Hundreds of Burundians died in clashes with security forces and half a million fled since President Pierre Nkurunziza announced in 2015 he would run for a third term in what many saw as a breach of the constitution.

He won re-election and in 2016 Burundi suspended all co-operation with the UN human rights office in Burundi after a UN-commissioned report accused the Bujumbura government of being responsible for crimes against humanity.

On Tuesday Bachelet said the Burundian government declared it had made sufficient progress in human rights so the UN rights office in Bujumbura was no longer justified.

“It is with deep regret we have had to close our office in Burundi after a 23-year presence in the country,” Bachelet, a former Chilean president, said in a statement.

She said advancements in human rights in Burundi have been in jeopardy since 2015 when Nkurunziza announced his re-election bid, which sparked major protests and a security crackdown.



Burundi rejected the 2016 UN report as “lies” and when the UN Human Rights Council considered renewing the investigation in 2017, Burundi offered to accept UN rights experts instead.

The rights council voted to renew the investigation and send experts, infuriating Bujumbura.

Burundi subsequently threatened to prosecute the rights council’s team of investigators and accused its chairman of “selling” Africans like slaves, a comment that outraged Bachelet.

Government ejected three visiting UN human rights experts it promised to co-operate with, accusing them of arriving unannounced and acting like spies.

UN human rights spokeswoman Ravina Shamdasani said senior Burundian officials who met Bachelet last week told her they were prepared to accept technical assistance such as human rights training and advice on legislation.

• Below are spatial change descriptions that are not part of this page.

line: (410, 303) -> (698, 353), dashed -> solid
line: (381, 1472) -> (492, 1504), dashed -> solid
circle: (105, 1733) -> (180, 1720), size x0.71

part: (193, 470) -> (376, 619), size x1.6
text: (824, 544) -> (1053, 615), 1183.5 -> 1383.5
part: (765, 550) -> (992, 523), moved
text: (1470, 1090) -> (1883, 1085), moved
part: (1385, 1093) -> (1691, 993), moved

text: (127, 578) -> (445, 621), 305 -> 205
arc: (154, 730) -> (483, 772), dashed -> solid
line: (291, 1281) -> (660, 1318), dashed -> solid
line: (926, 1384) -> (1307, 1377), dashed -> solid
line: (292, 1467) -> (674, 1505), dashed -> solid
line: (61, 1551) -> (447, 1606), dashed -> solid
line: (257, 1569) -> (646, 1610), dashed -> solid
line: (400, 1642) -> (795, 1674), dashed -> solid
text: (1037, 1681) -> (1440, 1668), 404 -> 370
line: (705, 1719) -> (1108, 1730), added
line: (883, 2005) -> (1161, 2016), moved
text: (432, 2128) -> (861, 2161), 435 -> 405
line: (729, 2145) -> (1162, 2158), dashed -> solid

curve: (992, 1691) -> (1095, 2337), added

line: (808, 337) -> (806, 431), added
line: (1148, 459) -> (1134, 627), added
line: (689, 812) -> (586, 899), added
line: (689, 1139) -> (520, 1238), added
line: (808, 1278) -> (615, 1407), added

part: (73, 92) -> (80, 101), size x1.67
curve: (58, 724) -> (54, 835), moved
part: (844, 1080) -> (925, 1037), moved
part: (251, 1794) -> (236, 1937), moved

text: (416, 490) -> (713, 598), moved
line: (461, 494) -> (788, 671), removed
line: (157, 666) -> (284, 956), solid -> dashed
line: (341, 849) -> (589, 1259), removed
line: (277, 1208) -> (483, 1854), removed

Burundi also showed “a serious lack of co-operation” with other UN human rights bodies in Geneva and Burundian officials left halfway through a review into use of torture in the country, Shamdasani said.

She said there were credible reports of serious human rights violations in Burundi, including arbitrary killings, forced disappearances, ill-treatment, arrests and detention and curbs on freedom of association, expression and movement.